Qual o sigificado disso?

2 – Minha segunda questão é o próprio Einstein quem endossa. Como é possível uma teoria física prever forças gravitacionais infinitas? Parece-me claro que isso não pode estar certo. É o famoso “problemas do infinito” adentrando a física mais uma vez. Infinito é categoria para matemáticos não para físicos que tratam com o mundo real. Em ”On a stationary system with spherical symetry consisting of many gravitating ma sses”, Einstein termina afirmando:

…“The Schwartschild singulariries “does not appear for the reason that matter cannot be concentraded arbitraly. And this is due to the fact that otherwise constituing particles would reach the velocity of light.

Quando mais tarde essa sua tese foi derrubada e ele teve que aceitar o desagradável fato de que sua teoria desembocava em “infinitos”, ele afirmou com a clareza de um físico (não um matemático)e a humildade de um gênio:

Isso é um defeito a ser removido da teoria por uma melhor formulação matemática.

Minha segunda pergunta: porque a demanda do Einstein nunca prosperou? Porque os físicos aceitam “singularidades matemáticas” que o próprio autor renega e que eu, mesmo sem ser físico vejo que é um erro evidente e não pode existir no mundo real, só em equações.

Por fim quero esclarecer que minhas 2 dúvidas referem-se a Teoria da Relatividade Generalizada (1915), não a Teoria Restrita (1905), que nunca levantou grandes discussões sobre seu inegáveis méritos.
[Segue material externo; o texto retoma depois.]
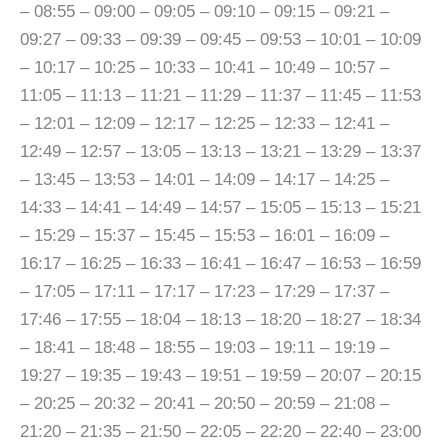
– 08:55 – 09:00 – 09:05 – 09:10 – 09:15 – 09:21 –
09:27 – 09:33 – 09:39 – 09:45 – 09:53 – 10:01 – 10:09
– 10:17 – 10:25 – 10:33 – 10:41 – 10:49 – 10:57 –
11:05 – 11:13 – 11:21 – 11:29 – 11:37 – 11:45 – 11:53
– 12:01 – 12:09 – 12:17 – 12:25 – 12:33 – 12:41 –
12:49 – 12:57 – 13:05 – 13:13 – 13:21 – 13:29 – 13:37
– 13:45 – 13:53 – 14:01 – 14:09 – 14:17 – 14:25 –
14:33 – 14:41 – 14:49 – 14:57 – 15:05 – 15:13 – 15:21
– 15:29 – 15:37 – 15:45 – 15:53 – 16:01 – 16:09 –
16:17 – 16:25 – 16:33 – 16:41 – 16:47 – 16:53 – 16:59
– 17:05 – 17:11 – 17:17 – 17:23 – 17:29 – 17:37 –
17:46 – 17:55 – 18:04 – 18:13 – 18:20 – 18:27 – 18:34
– 18:41 – 18:48 – 18:55 – 19:03 – 19:11 – 19:19 –
19:27 – 19:35 – 19:43 – 19:51 – 19:59 – 20:07 – 20:15
– 20:25 – 20:32 – 20:41 – 20:50 – 20:59 – 21:08 –
21:20 – 21:35 – 21:50 – 22:05 – 22:20 – 22:40 – 23:00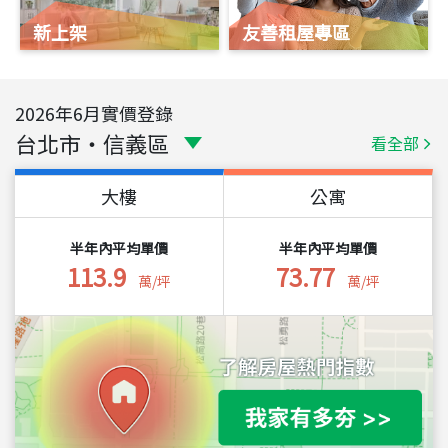
新上架
友善租屋專區
2026
年
6
月實價登錄
台北市
・
信義區
看全部
大樓
公寓
半年內平均單價
半年內平均單價
113.9
73.77
萬/坪
萬/坪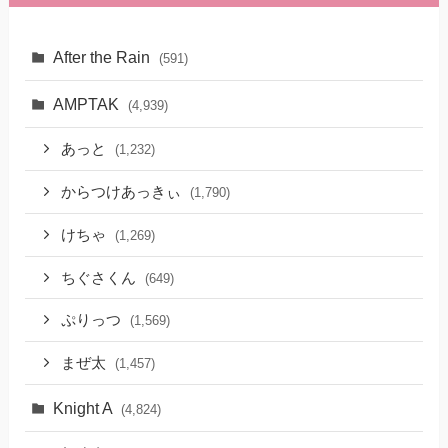
After the Rain
(591)
AMPTAK
(4,939)
あっと
(1,232)
からつけあっきぃ
(1,790)
けちゃ
(1,269)
ちぐさくん
(649)
ぷりっつ
(1,569)
まぜ太
(1,457)
Knight A
(4,824)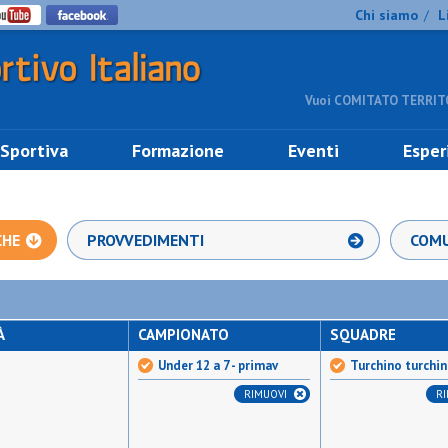
Chi siamo
L
/
Vuoi COMITATO TERRITO
 Sportiva
Formazione
Eventi
Esper
CHE
PROVVEDIMENTI
COMU
À
CAMPIONATO
SQUADRE
Under 12 a 7 - primav
Turchino turchi
RIMUOVI
R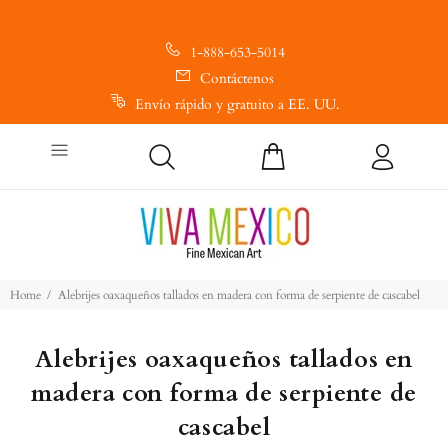
1-888-653-5014
Contáctenos
Envío rápido y gratuito a EE. UU.
Home
Alebrijes oaxaqueños tallados en madera con forma de serpiente de cascabel
Alebrijes oaxaqueños tallados en
madera con forma de serpiente de
cascabel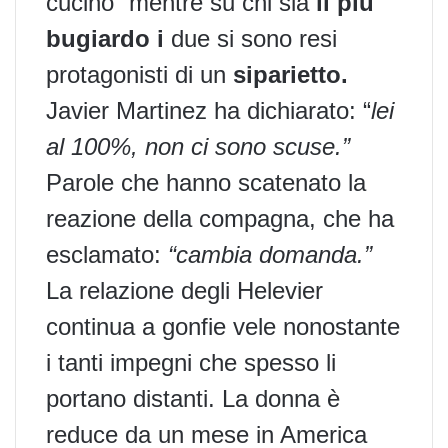
cucino” mentre su chi sia
il più
bugiardo i
due si sono resi
protagonisti di un
siparietto.
Javier Martinez
ha dichiarato: “
lei
al 100%, non ci sono scuse.”
Parole che hanno scatenato la
reazione della compagna, che ha
esclamato:
“cambia domanda.”
La relazione degli Helevier
continua a gonfie vele nonostante
i tanti impegni che spesso li
portano distanti. La donna è
reduce da un mese in America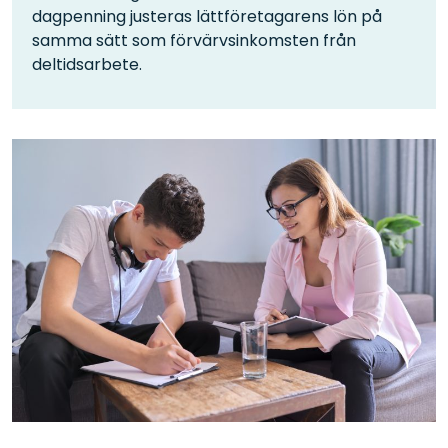
dagpenning justeras lättföretagarens lön på
samma sätt som förvärvsinkomsten från
deltidsarbete.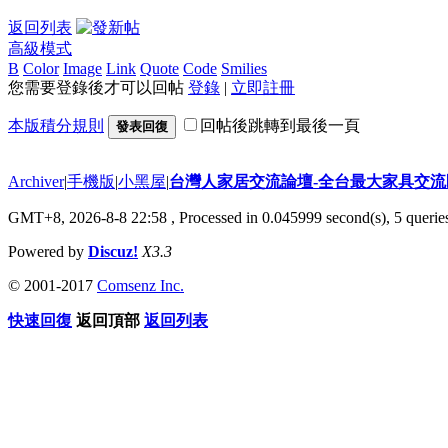
返回列表
高級模式
B
Color
Image
Link
Quote
Code
Smilies
您需要登錄後才可以回帖
登錄
|
立即註冊
本版積分規則
回帖後跳轉到最後一頁
發表回復
Archiver
|
手機版
|
小黑屋
|
台灣人家居交流論壇-全台最大家具交
GMT+8, 2026-8-8 22:58
, Processed in 0.045999 second(s), 5 queries
Powered by
Discuz!
X3.3
© 2001-2017
Comsenz Inc.
快速回復
返回頂部
返回列表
Heder RheysHeder Rheys, 29/Apr/2011 09:58

sem, palavras, um absurdo, mais está cheio de pseudo gênios por ai né. uma coisa é certa Einstein está 100% correto

Pedro VieiraPedro Vieira, 29/Apr/2011 14:57

Não sei se o “sem palavras,um absurdo”, acima, do Helder, se refiriu ao meu texto (parece que não). Se sim é afirmação de autoridade, apenas AFIRMA. Vale apenas como apoio ideológico (o que não é pouco), não é argumento e não viabiliza resposta.

Insisto que existem ponderáveis razões para se colocar em questão a Relatividade Generalizada. Talvez por isso mesmo surjam tantos questionamentos.

Inisto que se questiona apenas a Relatividade Generalizada, com seus buracos negros, buracos de minhoca, universos paralelos e viagens ao passado etc. Tudo filhos da gravidade infinita, coisa tão pouco física que, segundo Freeman Dyson, o próprio Einstein deplorava.

Ah sim algo estranho no reino da R. Generalizada!!

””

Bob HardBob Hard, 06/May/2011 12:05

A sonda Gravity Probe confirmou as previsões de Einstein a respeito da distorção do espaço/tempo em corpos celestes de grandes dimensões. A cada experimento, a relatividade geral se confirma. O resto? Bla bla bla… só isso.

Pedro VieirapPedro Vieirap, 06/May/2011 12:30

Helder

Essa sua afirmação desconsidera as idéias de Popper, atualmente dominantes no campo das ciêcias e aceitas por TODOS: nenhum número de confirmações experimentais PROVA uma teoria científica como VERDADEIRA. No entanto basta UMA só para prova-la FALSA. Considerar com blá blá as idéias de Popper, só mesmo num papo informal como esse.

Na mesma considerção de blá, blá blá, vc colocou Chandrasecar e o p´roprio Einstein, nos livros que citei lá atrás.

Insisto que debaixo “desse angú tem carne”. Não digo ser impossível provar o contrário, mas definitivamente NÃO É TRIVIAL, como vc parece acreditar.